Much needed in my classes. I have noticed that if I approach learners early in the semester in my feedback for discussion posts and assignments, they are usually very responsive and I am detecting more responsible use of GenAI content. My policies are clear about citing GenAI use, but I do not see many learners do this unless they are explicitly writing about artificial intelligence in their paper.
Side Note: At a recent educators conference I attended, one professor made a valid point about not citing AI. They said none of large language models' output are original content.
Kathryn Tomlinson
If you are asking how to cite our articles we write, I would follow whatever format is required for the field you are in, for example, for the Education field it would be APA, or usually is, for the English field it would be MLA so that I would follow those formats. I am not sure if this is what your question asked.
Mirta
Mirta Ramirez-Espinola Yes, I agree with whatever format is required as far as styling goes. However, my reference was more about How to Cite AI, or (according to that expert) if we even should cite it, because it cannot be considered original content.
I offer examples for citing AI in my policies, because I think it is necessary in some cases. I have heard that some professors require a link to the output so they can verify no verbatim similarity of content. Here are some of the examples I hope you might find useful:
How to Cite Output for Ai.
Bing:
Microsoft. (2023).
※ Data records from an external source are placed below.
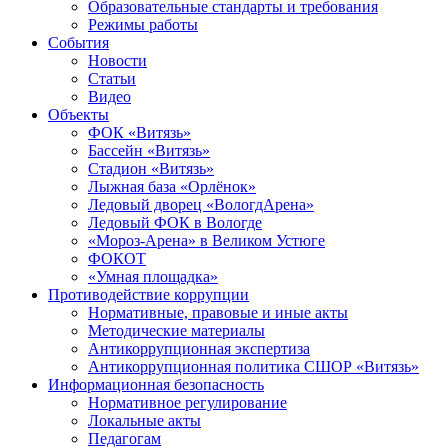
Образовательные стандарты и требования
Режимы работы
События
Новости
Статьи
Видео
Объекты
ФОК «Витязь»
Бассейн «Витязь»
Стадион «Витязь»
Лыжная база «Орлёнок»
Ледовый дворец «ВологдАрена»
Ледовый ФОК в Вологде
«Мороз-Арена» в Великом Устюге
ФОКОТ
«Умная площадка»
Противодействие коррупции
Нормативные, правовые и иные акты
Методические материалы
Антикоррупционная экспертиза
Антикоррупционная политика СШОР «Витязь»
Информационная безопасность
Нормативное регулирование
Локальные акты
Педагогам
Bing (Aug 12 22H2 version) [Search engine].
Google Gemini:
Google. (2024). Google Gemini (Aug 26 1.5Pro version) [Large language
model].
ChatGPT:
OpenAI. (2024). ChatGPT (May 14 GPT-4o version) [Large language model].
Claude:
Claude. (2024). Claude (June 3.5 Sonnet version) [Chatbot].
DALL-E:
OpenAI. (2023). DALL-E (Oct 8 Dall-E 3version) [Image creator].
Kathryn Tomlinson Yes, there is actually a format for that. I know I was sent that in an email. I could not find the GCU link, but here is the link from the APA website.
Try Owl Purdue for both MLA and APA format. I usually refer to either the APA official page or Owl Purdue on these matters.
Mirta
https://guides.lib.purdue.edu/c.php?g=1371380&p=10135074
https://apastyle.apa.org/blog/how-to-cite-chatgpt
Mirta Ramirez-Espinola Wonderful Resources! Thanks so much, Mirta.